I put in a new fuel filter today, but that yielded no change in my symptoms. Fuel pump still ran for several minutes with key "on".

No mention of a "fuel pressure sensor" in any of my Ford books. Only a "fuel pressure regulator" that I replaced about 5K miles ago. It checked out OK now though.

My son is a mechanic at Ford, but he's a young guy---and says that he has not worked on an older rig like mine (ouch). He's gonna ask the "older guys" in the shop if they have any ideas.

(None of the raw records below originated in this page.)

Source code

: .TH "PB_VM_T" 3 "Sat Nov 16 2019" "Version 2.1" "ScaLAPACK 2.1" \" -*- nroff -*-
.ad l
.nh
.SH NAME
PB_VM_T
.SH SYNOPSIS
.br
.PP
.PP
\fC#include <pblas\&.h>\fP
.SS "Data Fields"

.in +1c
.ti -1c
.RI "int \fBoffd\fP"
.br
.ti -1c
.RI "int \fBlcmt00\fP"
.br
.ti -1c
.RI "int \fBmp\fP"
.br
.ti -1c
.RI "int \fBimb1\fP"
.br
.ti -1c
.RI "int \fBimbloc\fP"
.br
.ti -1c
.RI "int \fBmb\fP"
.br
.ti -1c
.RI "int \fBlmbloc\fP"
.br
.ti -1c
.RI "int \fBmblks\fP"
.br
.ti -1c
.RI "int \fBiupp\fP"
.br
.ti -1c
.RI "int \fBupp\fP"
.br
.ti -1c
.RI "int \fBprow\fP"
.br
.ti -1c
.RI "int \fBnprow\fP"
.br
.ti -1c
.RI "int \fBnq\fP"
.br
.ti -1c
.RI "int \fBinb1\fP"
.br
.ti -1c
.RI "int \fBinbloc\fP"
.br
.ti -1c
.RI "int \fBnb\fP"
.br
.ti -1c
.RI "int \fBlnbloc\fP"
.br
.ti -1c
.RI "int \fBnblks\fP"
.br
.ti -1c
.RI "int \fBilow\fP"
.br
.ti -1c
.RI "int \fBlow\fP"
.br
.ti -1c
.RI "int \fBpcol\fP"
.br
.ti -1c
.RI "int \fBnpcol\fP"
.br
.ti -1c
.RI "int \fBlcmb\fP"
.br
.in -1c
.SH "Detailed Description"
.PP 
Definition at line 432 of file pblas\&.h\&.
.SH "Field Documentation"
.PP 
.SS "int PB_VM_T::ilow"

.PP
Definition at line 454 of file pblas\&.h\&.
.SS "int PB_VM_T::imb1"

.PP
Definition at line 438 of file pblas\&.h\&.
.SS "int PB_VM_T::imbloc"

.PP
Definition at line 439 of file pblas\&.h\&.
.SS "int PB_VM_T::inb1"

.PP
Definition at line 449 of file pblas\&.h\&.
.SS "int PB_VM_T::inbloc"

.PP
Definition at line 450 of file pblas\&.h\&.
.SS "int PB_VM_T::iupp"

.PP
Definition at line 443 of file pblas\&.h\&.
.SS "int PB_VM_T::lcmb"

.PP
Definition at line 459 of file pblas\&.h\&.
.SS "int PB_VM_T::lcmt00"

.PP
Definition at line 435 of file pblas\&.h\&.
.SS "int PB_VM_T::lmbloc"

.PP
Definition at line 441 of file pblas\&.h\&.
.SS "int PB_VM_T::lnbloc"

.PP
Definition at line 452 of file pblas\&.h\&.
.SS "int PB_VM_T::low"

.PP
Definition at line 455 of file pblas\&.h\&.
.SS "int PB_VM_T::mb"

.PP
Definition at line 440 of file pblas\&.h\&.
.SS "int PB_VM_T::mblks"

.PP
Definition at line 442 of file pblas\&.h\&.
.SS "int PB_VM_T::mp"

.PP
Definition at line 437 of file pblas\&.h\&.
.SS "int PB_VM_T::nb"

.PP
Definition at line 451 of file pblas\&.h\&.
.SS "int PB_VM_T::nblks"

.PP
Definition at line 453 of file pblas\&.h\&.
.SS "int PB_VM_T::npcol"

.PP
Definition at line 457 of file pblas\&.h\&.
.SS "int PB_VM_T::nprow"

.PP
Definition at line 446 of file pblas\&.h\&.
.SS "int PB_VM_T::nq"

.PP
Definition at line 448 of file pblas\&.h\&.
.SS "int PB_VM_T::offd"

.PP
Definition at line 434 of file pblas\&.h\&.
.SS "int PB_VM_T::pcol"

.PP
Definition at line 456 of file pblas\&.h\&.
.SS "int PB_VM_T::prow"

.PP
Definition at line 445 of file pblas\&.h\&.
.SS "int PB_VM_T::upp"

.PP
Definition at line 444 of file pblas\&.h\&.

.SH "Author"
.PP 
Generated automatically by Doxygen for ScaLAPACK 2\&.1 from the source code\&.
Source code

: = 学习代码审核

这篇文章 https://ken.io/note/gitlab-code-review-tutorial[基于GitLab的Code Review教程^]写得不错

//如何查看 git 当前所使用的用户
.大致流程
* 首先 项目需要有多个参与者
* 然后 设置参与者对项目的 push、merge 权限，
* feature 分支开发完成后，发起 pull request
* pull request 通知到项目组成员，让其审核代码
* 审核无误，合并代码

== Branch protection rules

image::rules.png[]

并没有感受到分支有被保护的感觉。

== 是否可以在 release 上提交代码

Anyway, I hooked up a fuel pressure gauge again last night, left it hooked to the fuel rail overnight, and here's what I got:

Fuel pressure with key "off", after rig sitting idle overnight: about 5 PSI, maybe a bit less.

Key to "on": gauge moved slowly from 5 PSI up to about 30 PSI, but fuel pump continued running.

Fuel pump eventually stopped running after about 11 minutes at a little over 30 PSI. The engine then started and ran fine.

About thirty-forty minutes later, pressure had dropped to about 20 PSI.

About five hours later pressure had dropped to about 5 PSI. It has held steady at about 5 PSI.

(One very strange thing happened this afternoon while I was doing fuel pressure tests. On one occasion, after the fuel pump had stopped running after pressure reached about 30 PSI, it started running again! With nothing at all being touched!)